The strengths of this study include the long-term prospective study design, the fact that we included women from five university medical centers across four metropolitan cities in Korea, and that we minimized interobserver variability in result interpretation by performing all cytological evaluations at a single center (Cheil General Hospital). Limitations of our study are as follows: 1) The Korean HPV cohort was designed such that follow-up biopsies were not mandatory, and only cytology and HPV testing were performed at each follow-up visit. Although cytology and HPV testing are effective screening tools for precancerous lesions, colposcopy guided biopsies remain the diagnostic standard for cervical lesions. 2) An incomplete understanding of other potential risk factors (previous HPV infection status, age at which HPV vaccination was administered) may limit the interpretation of results. 3) The 12-month follow-up used in this study is relatively short. A previous study has shown that cytological regression from ASC-US to normal and from LSIL to ASC-US or normal cytology occurred in 16.8 and 13.8 months, respectively in women with oncogenic HPV types [29]. In this study, among women with cytological progression at the six-month follow-up, the progression rate in HPV 16-positive women was significantly higher than that in women infected with other HPV types (27.0% vs. 17.5%; RR, 1.75; 95% CI, 1.08–2.84; P=0.028). However, the 12-month follow-up results did not show a statistically significant difference. Thus, long-term follow-up studies are needed to draw more accurate inferences. Although this study included a relatively short follow-up period, the Korean HPV cohort is an ongoing study. Owing to the relatively large sample size and the systematic study design, the results of that cohort study are expected to be more representative of Korean women as a whole.

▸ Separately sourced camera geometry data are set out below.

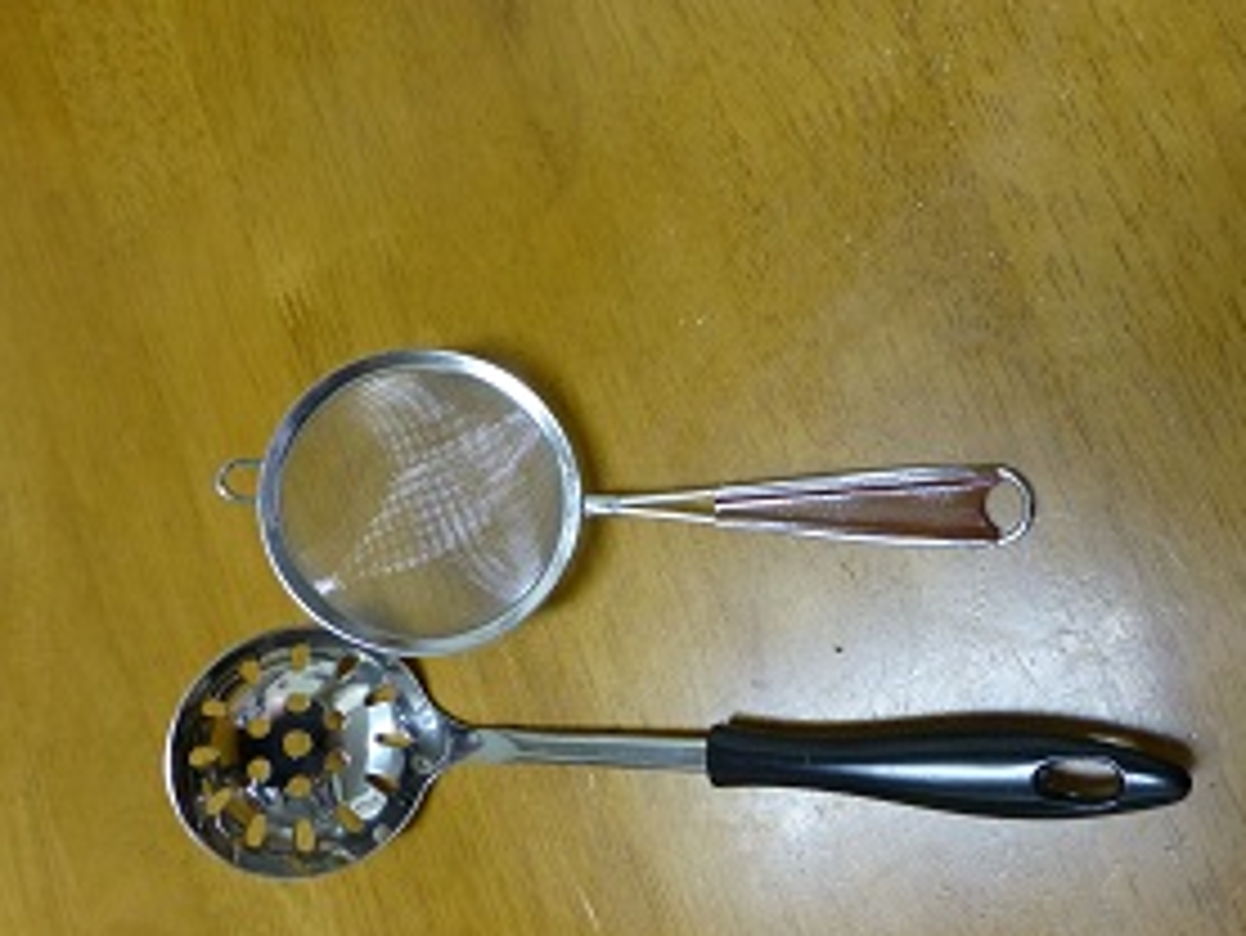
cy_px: 567
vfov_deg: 46.5
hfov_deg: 59.2
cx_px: 774
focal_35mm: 30
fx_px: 1080
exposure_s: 1/30
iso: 400
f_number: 3.3
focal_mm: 4.3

In conclusion, the cytological progression rate in HPV 16-positive women with ASC-US or LSIL is higher than that in women infected with other HPV types. Furthermore, smoking among women with HPV 16 infection is a major risk factor for the progression of cervical lesions. This study would provide a better understanding of the epidemiological risk factors that determine the prognosis of low-grade cervical abnormalities in Korean women.